Pimpinan Komisi XI soal Polemik Uji Kelayakan Calon Anggota BPK: Sudah Ada Fatwa MA, Kita Ikuti Saja
Achmad Hatari menjawab soal pihaknya yang masih meloloskan dua nama tak memenuhi syarat dalam uji kelayakan dan kepatutan Calon Anggota BPK
Penulis: Reza Deni
Editor: Dodi Esvandi
Laporan Reporter Tribunnews.com, Reza Deni
TRIBUNNEWS.COM, JAKARTA - Wakil Ketua Komisi XI Achmad Hatari menjawab soal pihaknya yang masih meloloskan dua nama tak memenuhi syarat dalam uji kelayakan dan kepatutan Calon Anggota BPK.

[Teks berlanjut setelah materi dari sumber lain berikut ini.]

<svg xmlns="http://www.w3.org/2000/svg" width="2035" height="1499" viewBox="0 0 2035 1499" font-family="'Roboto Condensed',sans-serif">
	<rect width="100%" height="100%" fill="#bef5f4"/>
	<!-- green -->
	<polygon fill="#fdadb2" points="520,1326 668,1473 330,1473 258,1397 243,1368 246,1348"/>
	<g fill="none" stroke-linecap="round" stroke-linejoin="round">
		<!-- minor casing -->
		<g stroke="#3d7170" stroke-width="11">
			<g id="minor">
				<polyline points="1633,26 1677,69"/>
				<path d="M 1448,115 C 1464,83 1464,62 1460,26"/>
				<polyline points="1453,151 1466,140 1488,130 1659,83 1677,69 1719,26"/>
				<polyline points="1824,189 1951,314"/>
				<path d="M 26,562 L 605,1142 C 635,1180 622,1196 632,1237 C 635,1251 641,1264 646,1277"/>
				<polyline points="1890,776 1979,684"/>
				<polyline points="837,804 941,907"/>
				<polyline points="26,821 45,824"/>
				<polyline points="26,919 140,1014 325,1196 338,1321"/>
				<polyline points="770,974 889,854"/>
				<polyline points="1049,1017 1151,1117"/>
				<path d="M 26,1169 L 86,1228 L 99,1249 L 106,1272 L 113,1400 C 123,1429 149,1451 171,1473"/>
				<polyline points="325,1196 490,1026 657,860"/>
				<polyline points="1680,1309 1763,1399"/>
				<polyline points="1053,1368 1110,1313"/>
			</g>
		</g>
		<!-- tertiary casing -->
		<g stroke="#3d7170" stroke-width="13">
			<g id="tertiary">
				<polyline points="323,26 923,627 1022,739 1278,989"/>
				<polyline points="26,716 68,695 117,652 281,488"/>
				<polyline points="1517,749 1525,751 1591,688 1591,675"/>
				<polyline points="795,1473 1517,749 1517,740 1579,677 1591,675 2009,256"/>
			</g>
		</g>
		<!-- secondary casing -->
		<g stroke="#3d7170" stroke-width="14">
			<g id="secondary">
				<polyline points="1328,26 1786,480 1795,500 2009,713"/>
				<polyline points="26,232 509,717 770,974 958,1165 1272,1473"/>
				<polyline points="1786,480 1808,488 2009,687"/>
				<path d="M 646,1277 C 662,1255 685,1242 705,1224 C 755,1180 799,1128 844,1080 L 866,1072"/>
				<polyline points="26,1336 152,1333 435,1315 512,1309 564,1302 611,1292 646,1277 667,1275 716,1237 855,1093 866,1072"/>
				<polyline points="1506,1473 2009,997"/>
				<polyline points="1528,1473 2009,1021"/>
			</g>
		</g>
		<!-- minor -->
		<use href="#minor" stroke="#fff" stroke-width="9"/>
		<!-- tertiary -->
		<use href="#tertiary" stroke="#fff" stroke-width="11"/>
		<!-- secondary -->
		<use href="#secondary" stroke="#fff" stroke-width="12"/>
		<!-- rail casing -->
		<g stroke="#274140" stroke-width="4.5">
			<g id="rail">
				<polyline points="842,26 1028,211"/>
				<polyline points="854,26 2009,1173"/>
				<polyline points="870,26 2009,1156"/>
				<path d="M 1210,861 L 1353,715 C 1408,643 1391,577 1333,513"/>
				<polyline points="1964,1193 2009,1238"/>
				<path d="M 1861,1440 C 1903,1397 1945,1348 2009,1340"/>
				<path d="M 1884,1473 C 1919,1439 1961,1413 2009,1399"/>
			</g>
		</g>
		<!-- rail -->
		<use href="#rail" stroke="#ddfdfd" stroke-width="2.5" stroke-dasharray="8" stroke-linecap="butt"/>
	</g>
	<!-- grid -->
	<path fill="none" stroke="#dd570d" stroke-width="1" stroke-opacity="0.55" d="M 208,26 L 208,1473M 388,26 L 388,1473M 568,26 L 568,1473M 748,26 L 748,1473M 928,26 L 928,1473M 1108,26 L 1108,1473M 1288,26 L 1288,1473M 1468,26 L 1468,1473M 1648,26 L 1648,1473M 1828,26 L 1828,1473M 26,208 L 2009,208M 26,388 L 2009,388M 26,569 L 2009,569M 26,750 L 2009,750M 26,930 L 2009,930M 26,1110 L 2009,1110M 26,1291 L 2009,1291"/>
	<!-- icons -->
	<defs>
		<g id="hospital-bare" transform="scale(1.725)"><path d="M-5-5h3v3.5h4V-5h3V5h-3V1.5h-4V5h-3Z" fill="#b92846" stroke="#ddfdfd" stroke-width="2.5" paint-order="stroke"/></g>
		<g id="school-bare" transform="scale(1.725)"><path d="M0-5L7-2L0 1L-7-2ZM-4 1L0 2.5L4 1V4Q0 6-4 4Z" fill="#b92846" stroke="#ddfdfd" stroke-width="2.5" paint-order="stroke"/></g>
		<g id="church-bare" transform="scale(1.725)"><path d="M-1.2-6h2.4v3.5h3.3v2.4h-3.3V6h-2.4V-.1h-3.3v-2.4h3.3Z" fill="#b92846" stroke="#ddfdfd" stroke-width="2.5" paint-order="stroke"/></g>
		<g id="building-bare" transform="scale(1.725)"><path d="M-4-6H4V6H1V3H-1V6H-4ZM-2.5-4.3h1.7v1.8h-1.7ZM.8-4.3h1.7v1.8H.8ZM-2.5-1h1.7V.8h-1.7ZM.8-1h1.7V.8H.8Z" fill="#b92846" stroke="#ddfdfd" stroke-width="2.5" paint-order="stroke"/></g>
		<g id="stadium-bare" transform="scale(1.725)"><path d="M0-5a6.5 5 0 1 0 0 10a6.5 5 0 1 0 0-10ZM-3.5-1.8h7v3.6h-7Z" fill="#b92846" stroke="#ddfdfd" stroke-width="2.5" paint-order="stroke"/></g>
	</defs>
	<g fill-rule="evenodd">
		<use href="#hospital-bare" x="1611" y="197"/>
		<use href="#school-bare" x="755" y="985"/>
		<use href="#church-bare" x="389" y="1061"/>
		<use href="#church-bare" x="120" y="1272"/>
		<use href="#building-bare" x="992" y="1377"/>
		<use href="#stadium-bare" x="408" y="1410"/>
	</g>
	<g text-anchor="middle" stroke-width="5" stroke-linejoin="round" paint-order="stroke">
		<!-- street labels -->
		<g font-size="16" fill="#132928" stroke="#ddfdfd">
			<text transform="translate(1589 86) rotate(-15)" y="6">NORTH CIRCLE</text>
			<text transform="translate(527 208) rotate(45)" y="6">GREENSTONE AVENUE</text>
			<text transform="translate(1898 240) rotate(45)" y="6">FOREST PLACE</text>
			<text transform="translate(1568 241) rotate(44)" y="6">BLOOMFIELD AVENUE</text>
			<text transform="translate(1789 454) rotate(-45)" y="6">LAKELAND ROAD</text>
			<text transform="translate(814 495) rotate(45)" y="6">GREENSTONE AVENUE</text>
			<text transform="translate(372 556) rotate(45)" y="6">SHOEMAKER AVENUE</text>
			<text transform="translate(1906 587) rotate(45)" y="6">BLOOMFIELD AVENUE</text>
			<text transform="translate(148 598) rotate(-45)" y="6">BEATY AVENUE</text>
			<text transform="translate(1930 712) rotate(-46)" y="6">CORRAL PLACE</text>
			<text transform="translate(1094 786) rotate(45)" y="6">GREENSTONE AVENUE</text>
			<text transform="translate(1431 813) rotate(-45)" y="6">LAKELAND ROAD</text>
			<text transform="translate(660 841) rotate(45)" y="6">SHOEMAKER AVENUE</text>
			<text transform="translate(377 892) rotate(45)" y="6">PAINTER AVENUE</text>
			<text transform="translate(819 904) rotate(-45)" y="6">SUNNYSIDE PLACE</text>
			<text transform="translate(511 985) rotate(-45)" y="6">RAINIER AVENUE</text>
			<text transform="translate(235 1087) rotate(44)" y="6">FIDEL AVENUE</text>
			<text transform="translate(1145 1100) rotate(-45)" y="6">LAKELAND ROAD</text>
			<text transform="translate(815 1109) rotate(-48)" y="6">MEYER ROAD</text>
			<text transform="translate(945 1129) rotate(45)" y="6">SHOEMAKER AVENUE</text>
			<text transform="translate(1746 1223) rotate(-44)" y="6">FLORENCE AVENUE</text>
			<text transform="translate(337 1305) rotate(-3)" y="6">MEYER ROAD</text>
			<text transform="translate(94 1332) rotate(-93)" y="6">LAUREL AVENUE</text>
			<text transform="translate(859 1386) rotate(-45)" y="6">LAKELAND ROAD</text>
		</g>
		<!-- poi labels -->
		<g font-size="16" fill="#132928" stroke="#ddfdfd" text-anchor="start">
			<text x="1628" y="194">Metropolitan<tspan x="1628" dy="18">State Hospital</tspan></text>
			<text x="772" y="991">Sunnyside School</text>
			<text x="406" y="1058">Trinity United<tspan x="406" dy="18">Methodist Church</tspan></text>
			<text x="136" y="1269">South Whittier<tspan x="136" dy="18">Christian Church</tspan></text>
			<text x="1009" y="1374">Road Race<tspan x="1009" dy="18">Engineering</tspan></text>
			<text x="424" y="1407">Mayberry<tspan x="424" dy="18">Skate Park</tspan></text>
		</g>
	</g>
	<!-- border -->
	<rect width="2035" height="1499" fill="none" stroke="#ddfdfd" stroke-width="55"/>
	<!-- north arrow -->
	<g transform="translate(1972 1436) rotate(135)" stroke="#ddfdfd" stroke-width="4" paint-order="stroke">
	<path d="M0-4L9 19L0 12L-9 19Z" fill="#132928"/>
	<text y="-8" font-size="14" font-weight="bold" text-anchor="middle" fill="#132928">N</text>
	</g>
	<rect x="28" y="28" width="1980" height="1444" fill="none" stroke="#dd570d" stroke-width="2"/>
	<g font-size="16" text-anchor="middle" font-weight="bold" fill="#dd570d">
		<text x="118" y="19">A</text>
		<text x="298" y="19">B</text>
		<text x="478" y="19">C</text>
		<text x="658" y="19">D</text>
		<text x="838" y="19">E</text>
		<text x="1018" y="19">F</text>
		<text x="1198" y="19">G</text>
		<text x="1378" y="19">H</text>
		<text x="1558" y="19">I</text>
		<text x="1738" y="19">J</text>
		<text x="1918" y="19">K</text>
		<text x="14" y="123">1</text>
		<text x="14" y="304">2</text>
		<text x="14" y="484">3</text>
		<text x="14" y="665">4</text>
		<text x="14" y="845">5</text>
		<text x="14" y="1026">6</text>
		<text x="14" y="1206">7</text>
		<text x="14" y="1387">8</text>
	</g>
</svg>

Hatari mengatakan bahwa semuanya sudah sesuai ketentuan UU BPK dan fatwa MA.
Padahal, berdasarkan Pasal 13 Huruf J UU BPK, untuk dapat dipilih sebagai anggota BPK, salah satu syaratnya calon anggota BPK harus paling singkat telah dua tahun meninggalkan jabatan sebagai pejabat di lingkungan pengelola keuangan negara
Nyoman Adhi Suryadnyana pada 3 Oktober 2017 sampai 20 Desember 2019 masih menjabat sebagai Kepala Kantor Pengawasan dan Pelayanan Bea Cukai Manado (Kepala Satker Eselon III).

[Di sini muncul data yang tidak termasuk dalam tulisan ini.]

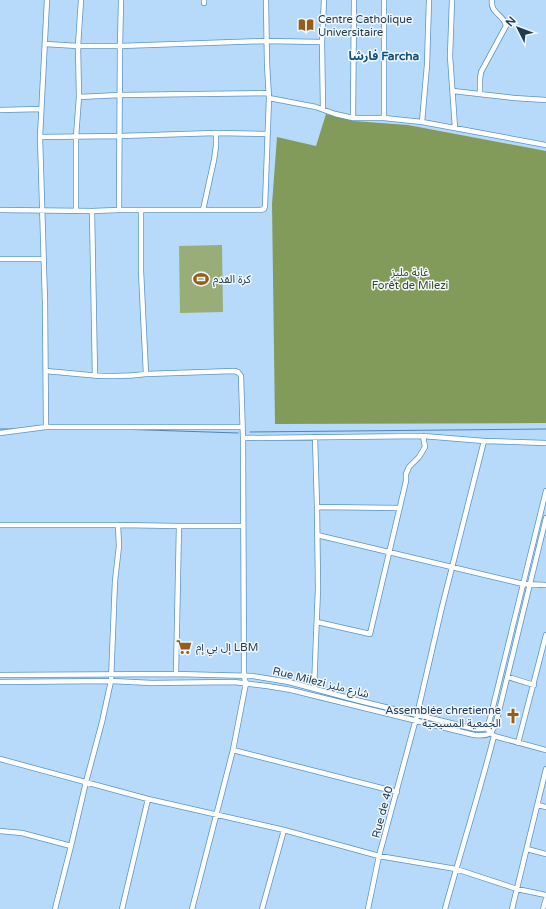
<svg xmlns="http://www.w3.org/2000/svg" width="546" height="909" viewBox="0 0 546 909" font-family="'Varela Round','Noto Sans Arabic',sans-serif">
	<style>
		.green { fill: #98ad77 }
		.forest { fill: #839b5a }
		.lines { fill: none; stroke-linecap: round; stroke-linejoin: round }
		.stream { stroke: #5383ab; stroke-width: 1 }
		.minor-casing { stroke: #5994c6; stroke-width: 6 }
		.minor { stroke: #fff; stroke-width: 4.5 }
		.labels { text-anchor: middle; stroke-width: 3; stroke-linejoin: round; paint-order: stroke }
		.poi-label { font-size: 11px; fill: #213a4f; stroke: #f1f7fd; text-anchor: start }
		.park-label { font-size: 11px; fill: #374717; stroke: #f1f7fd }
		.street-label { font-size: 11px; fill: #213a4f; stroke: #f1f7fd }
		.neighbourhood-label { font-size: 12px; font-weight: bold; fill: #11507e; stroke: #f1f7fd }
	</style>
	<rect width="100%" height="100%" fill="#b7dafa"/>
	<path class="green" d="M 222,245 L 223,312 L 180,313 L 179,246 Z"/>
	<path class="forest" d="M 326,114 L 354,121 L 408,125 L 546,151 L 546,423 L 275,424 L 272,204 L 277,137 L 316,146 Z"/>
	<g class="lines">
		<path class="stream" d="M 0,429 L 15,429
			M 117,429 L 238,433
			M 250,432 L 546,429"/>
		<defs>
			<path id="minor" d="M 204,0 L 204,3
				M 384,0 L 384,118
				M 452,0 L 450,56 L 455,128
				M 45,44 L 78,46 L 120,46 L 266,41 L 322,42
				M 453,91 L 514,98 L 546,100
				M 480,94 L 480,79 L 481,72 L 506,26 C 504,14 490,14 492,0
				M 79,97 L 120,95 L 268,93
				M 269,98 L 316,107 L 335,114 L 353,118 L 384,118 L 422,122 L 546,145
				M 323,109 L 322,42 L 324,0
				M 0,110 L 41,109
				M 353,118 L 354,0
				M 422,122 L 427,65 L 429,0
				M 40,137 L 120,136 L 216,133 L 267,134
				M 0,210 L 92,211 L 119,210 L 261,210 L 264,209 L 265,206 L 269,98 L 267,64 L 266,0
				M 76,210 L 76,137 L 79,97 L 78,46 L 81,0
				M 119,210 L 120,46 L 121,0
				M 141,210 L 141,271 L 146,374
				M 203,210 L 214,160 L 216,146 L 216,133
				M 92,211 L 95,376
				M 0,259 L 43,259
				M 46,371 C 79,374 112,379 146,374 L 234,371 L 238,372 L 241,376 L 243,438 L 244,677 L 246,683 L 233,750 L 192,909
				M 46,427 L 45,302 L 40,137 L 47,0
				M 0,433 L 46,427 L 242,427
				M 243,438 L 423,436 L 484,441 L 546,443
				M 317,507 L 399,508
				M 0,525 L 118,525 L 179,526 L 243,526
				M 317,535 L 523,584 L 546,585
				M 317,622 L 370,634 L 406,481 L 406,474 L 409,467 L 419,457 L 425,447 L 423,436
				M 176,674 L 179,526
				M 0,675 L 176,674 L 253,676 L 289,682 L 356,700 L 471,728 C 483,730 486,731 490,719 L 546,491
				M 508,677 L 534,685
				M 0,682 L 111,681 L 152,683 L 234,682 L 267,686 L 291,690 L 474,735 C 494,737 493,731 498,715 L 546,518
				M 314,689 L 318,588 L 317,507 L 315,437
				M 486,728 L 494,736 L 546,750
				M 518,743 L 546,635
				M 233,750 L 397,792
				M 0,759 L 148,799 L 284,830 L 379,856 L 456,869 L 517,889 L 546,895
				M 538,805 L 546,807
				M 0,831 L 22,833 L 71,846
				M 527,849 L 546,854
				M 55,909 L 71,846 L 86,782 L 102,722 L 111,681 L 115,581 L 119,546 L 118,525
				M 122,909 L 148,799
				M 262,909 L 284,830
				M 368,909 L 379,856 L 417,715 L 442,607 L 484,441
				M 445,909 C 461,851 479,794 494,736
				M 512,909 L 546,769
				M 543,909 L 546,899"/>
		</defs>
		<use href="#minor" class="minor-casing"/>
		<use href="#minor" class="minor"/>
	</g>
	<defs>
		<symbol id="library-bare" viewBox="-9 -9 18 18"><path d="M-6-4Q-3-5.5-.7-3.5V5Q-3 3-6 4ZM6-4Q3-5.5 .7-3.5V5Q3 3 6 4Z" fill="#965d19" stroke="#f1f7fd" stroke-width="2.5" paint-order="stroke"/></symbol>
		<symbol id="stadium-bare" viewBox="-9 -9 18 18"><path d="M0-5a6.5 5 0 1 0 0 10a6.5 5 0 1 0 0-10ZM-3.5-1.8h7v3.6h-7Z" fill="#965d19" stroke="#f1f7fd" stroke-width="2.5" paint-order="stroke"/></symbol>
		<symbol id="supermarket-bare" viewBox="-9 -9 18 18"><path d="M-6-5.5h2.5l.6 2H6L4.5 2H-2.5L-4.4-4H-6ZM-1.5 3.2a1.3 1.3 0 1 0 .1 0ZM3 3.2a1.3 1.3 0 1 0 .1 0Z" fill="#965d19" stroke="#f1f7fd" stroke-width="2.5" paint-order="stroke"/></symbol>
		<symbol id="church-bare" viewBox="-9 -9 18 18"><path d="M-1.2-6h2.4v3.5h3.3v2.4h-3.3V6h-2.4V-.1h-3.3v-2.4h3.3Z" fill="#965d19" stroke="#f1f7fd" stroke-width="2.5" paint-order="stroke"/></symbol>
	</defs>
	<g fill-rule="evenodd">
		<use href="#library-bare" x="295" y="14" width="22" height="22"/>
		<use href="#stadium-bare" x="190" y="268" width="22" height="22"/>
		<use href="#supermarket-bare" x="173" y="636" width="22" height="22"/>
		<use href="#church-bare" x="502" y="705" width="22" height="22"/>
	</g>
	<g class="labels">
		<g class="poi-label">
			<text x="318" y="23">Centre Catholique<tspan x="318" dy="13">Universitaire</tspan></text>
			<text x="213" y="283">كرة القدم</text>
			<text x="196" y="651">إل بي إم LBM</text>
			<text x="501" y="714" text-anchor="end">Assemblée chretienne<tspan x="501" dy="13">الجمعية المسيحية</tspan></text>
		</g>
		<g class="park-label">
			<text x="410" y="276">غابة مليز<tspan x="410" dy="13">Forêt de Milezi</tspan></text>
		</g>
		<g class="street-label">
			<text transform="translate(321 682) rotate(14)" y="4">Rue Milezi شارع مليز</text>
			<text transform="translate(382 812) rotate(-75)" y="4">Rue de 40</text>
		</g>
		<g class="neighbourhood-label">
			<text x="384" y="60">فارشا Farcha</text>
		</g>
	</g>
	<g transform="translate(518 28) rotate(312)" stroke="#f1f7fd" stroke-width="3" paint-order="stroke">
	<path d="M0-3L7 15L0 10L-7 15Z" fill="#213a4f"/>
	<text y="-6" font-size="11" font-weight="bold" text-anchor="middle" fill="#213a4f">N</text>
	</g>
</svg>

Sedangkan calon anggota BPK lain Harry Z. Soeratin pada Juli 2020 lalu dilantik oleh Menteri Keuangan sebagai Sekretaris Direktorat Jenderal Perimbangan Keuangan (DJPK).
Baca juga: Direncanakan Tertutup, Uji Kelayakan dan Kepatutan Calon Anggota BPK Akhirnya Digelar Terbuka
"Komisi XI tidak memasuki wilayah itu, kita melaksanakan ketentuan UU, bahwa satu bulan sebelum mereka punya masa jabatan berakhir proses ini sudah," kata Hatari di Kompleks Parlemen Senayan, Rabu (8/9/2021).
Hatari pun memastikan bahwa Nyoman dan Harry sudah memenuhi persyaratan sesuai UU BPK dan fatwa Mahkamah Agung
"Karena MA sudah fatwa ya. Kita sebagai warga negara ya ikut saja," katanya.
Lebih lanjut, Hatari mengatakan Komisi XI mencari sosok yang punya kapasitas dan kapabilitas dalam uji kelayakan kandidat Anggota BPK ini.
"Kemudian yang paling penting lagi adalah mereka harus menguasai persoalan tentang badan pemeriksa keuangan negara," katanya.
Baca juga: Statusnya Dipertanyakan Saat Uji Kelayakan Calon Anggota BPK, Begini Jawaban Nyoman Adhi
Pasalnya, di Undang-Undang, Hatari mengatakan bahwa satu-satunya lembaga di Indonesia ini yang berhak menghitung keuangan dan kerugian negara adalah BPK.
"Sementara badan atau lembaga lain oleh UUD tidak disarankan," tandasnya.
Sementara itu dalam fit and proper test, Nyoman sudah mengetahui persyaratan saat akan mendaftar sebagai Calon Anggota BPK, termasuk soal Pasal 13 huruf j UU BPK.